PROJECT SUMMARY
Shortly after fertilization, a dramatic reprogramming of the genome and transcriptome occurs, enabling the
embryo to develop quickly and robustly. This is especially exemplified in the Drosophila embryo, which within a
two-hour period undergoes 13 mitotic cycles, cellularizes the blastoderm, patterns the body plan, and gets ready
for gastrulation. While the gene networks underlying these processes have been well studied, it is not clear how
they are collectively initiated, a process referred to as zygotic genome activation. Moreover, although it was
observed that DNA replication occurs before transcription, the mechanisms that control this timing are not known.

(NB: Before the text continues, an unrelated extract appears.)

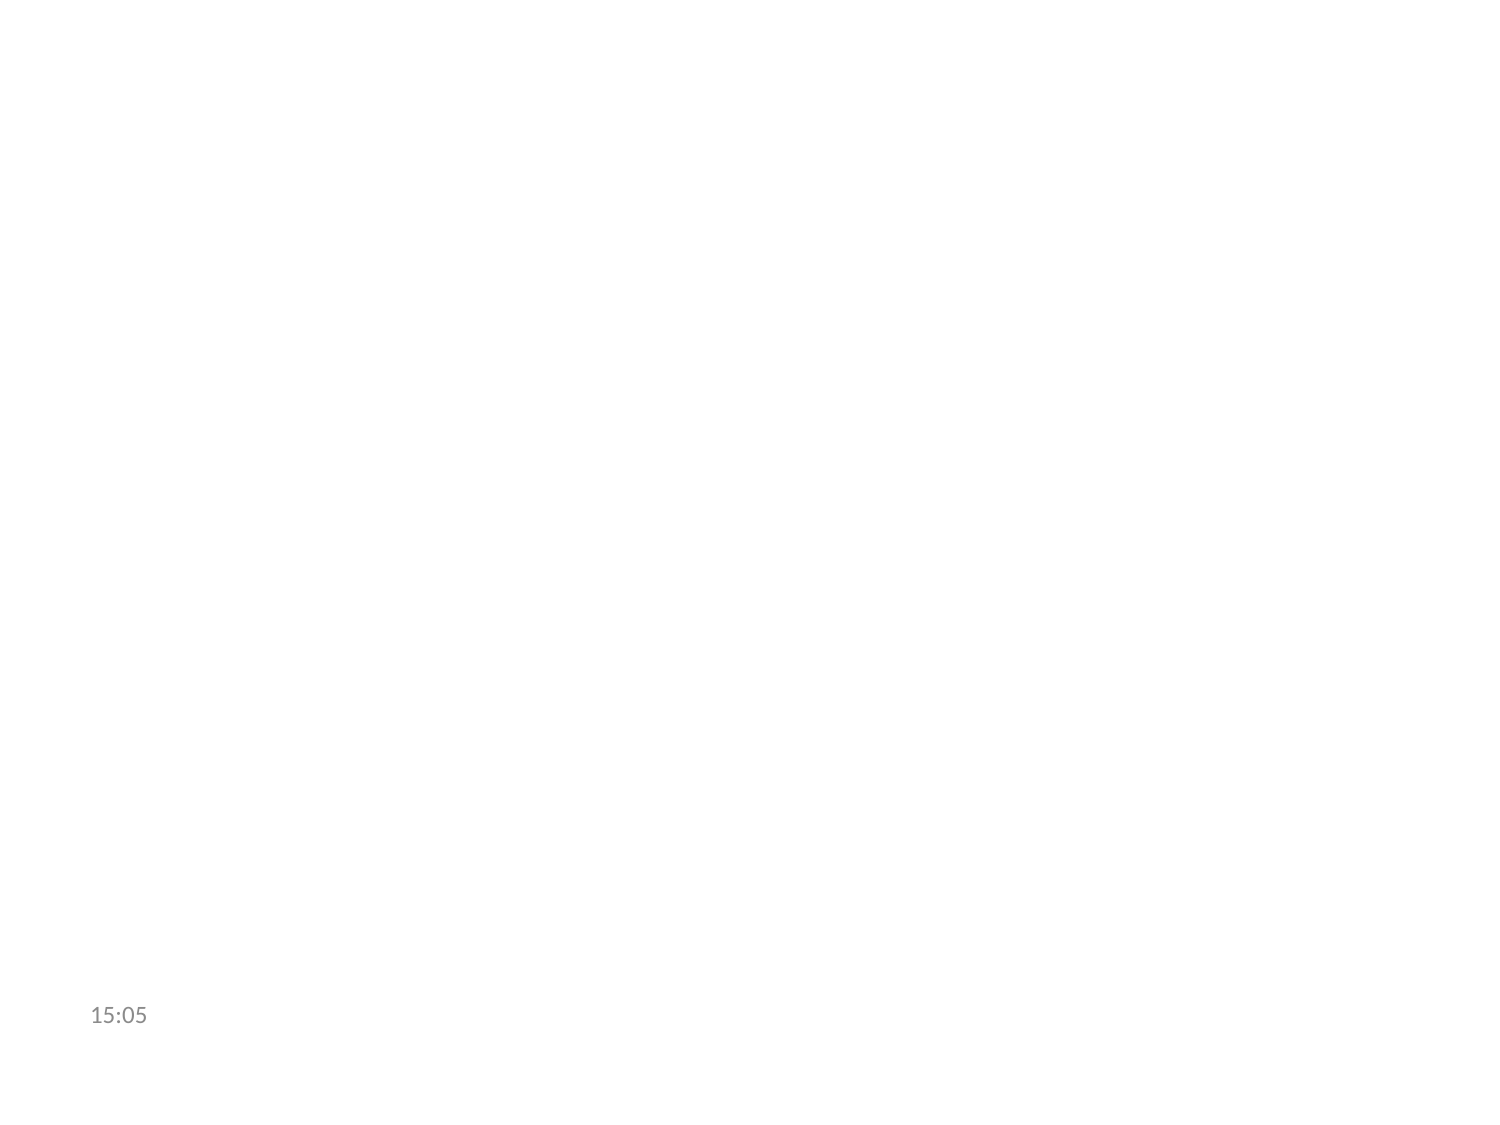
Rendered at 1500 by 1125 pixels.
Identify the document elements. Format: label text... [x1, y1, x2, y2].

Previously, we demonstrated that a single factor, Zelda, acts globally to activate early-expressed genes. We
found that Zelda binding to CAGGTAG sites across the genome lowers nucleosome barriers at enhancers,
thereby facilitating the binding of other key transcription factors. Zelda and these other factors are present in
sub-nuclear “hubs” (discrete foci) that were seen to colocalize at enhancers. We aim to use high-resolution
microscopy to investigate the which structural features of Zelda mediate hub formation. In addition, we are
interested in the regulatory mechanisms that control the timing of transcription and DNA replication so that
conflicts between the two processes are avoided. We propose that Zelda plays a dual pioneering role: 1) to open
chromatin for the Origin Recognition Complex to load and subsequent formation of the Pre-replication Complex,
which occludes the transcriptional machinery until origins have fired, and 2) to open newly formed chromatin for
transcription to initiate. Our goal is to first define origins of replication in early embryos, and to characterize
Zelda's role in origin licensing and transcriptional initiation. Our studies will lend into how these two fundamental
processes of DNA replication and transcription are coordinated during genome activation.